I think you are both wrong.
"The lowest energy state still has non-zero energy" does not mean that the temperature cannot be zero. If the system is in the ground state with 100% probability, then the temperature is zero. It doesn't matter what the ground state energy is.
It's true that all molecules in the substance would stand perfectly still at absolute zero [well, they don't have exact positions by the uncertainty principle, but the probability distribution of position would be perfectly stationary]. But so what? Why would that make absolute zero impossible? [see update below]
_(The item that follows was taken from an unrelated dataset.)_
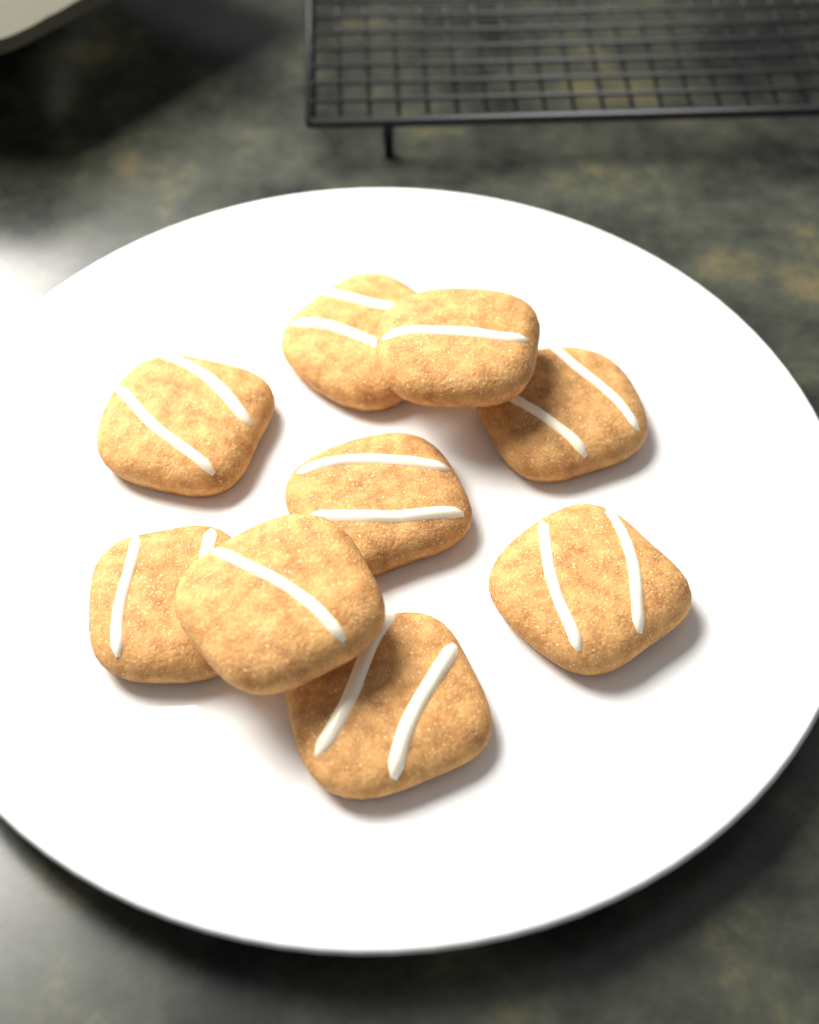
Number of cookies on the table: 9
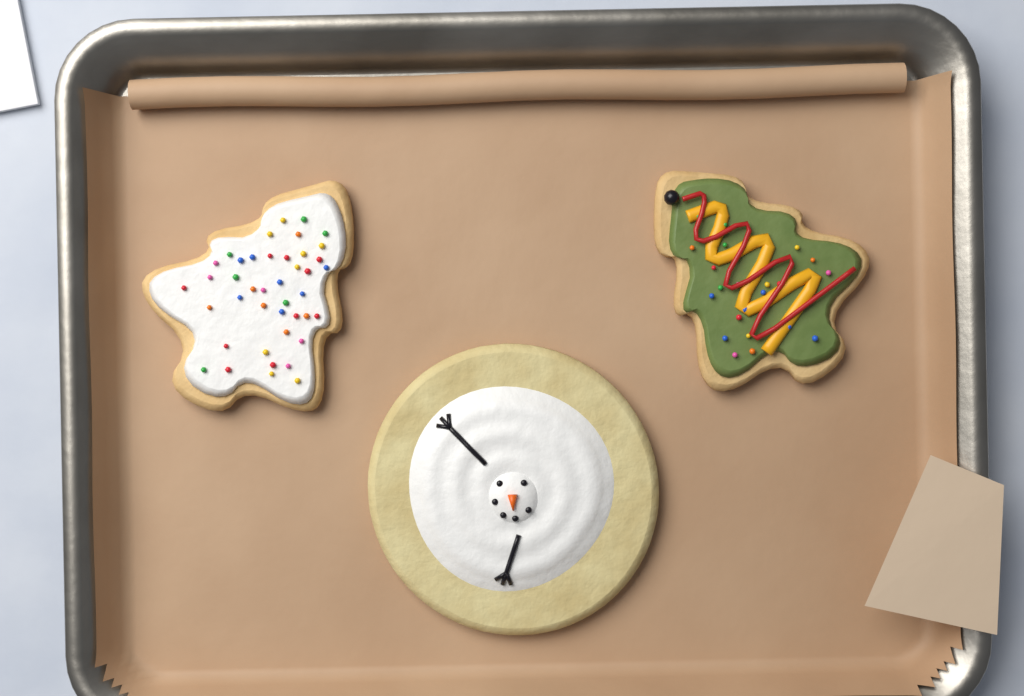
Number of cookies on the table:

Nevertheless, there is no process that can get a system all the way to absolute zero in a finite amount of time or a finite number of steps. There's just no way to get that last little bit of energy out. This is one aspect of the third law of thermodynamics, as discussed in some (but not all) thermodynamics textbooks.
-- UPDATE --
It seems likely that I misunderstood. By "stand perfectly still", I guess you meant "have a fixed and definite position, and a fixed and definite velocity equal to 0". If that's what you meant, then "standing perfectly still" is indeed impossible (because of the Heisenberg Uncertainty Principle). But "standing perfectly still" is not expected or required to happen at absolute zero. Again, a harmonic oscillator which is in the ground state with 100% probability is at absolute zero, but does not have fixed and definite position or velocity.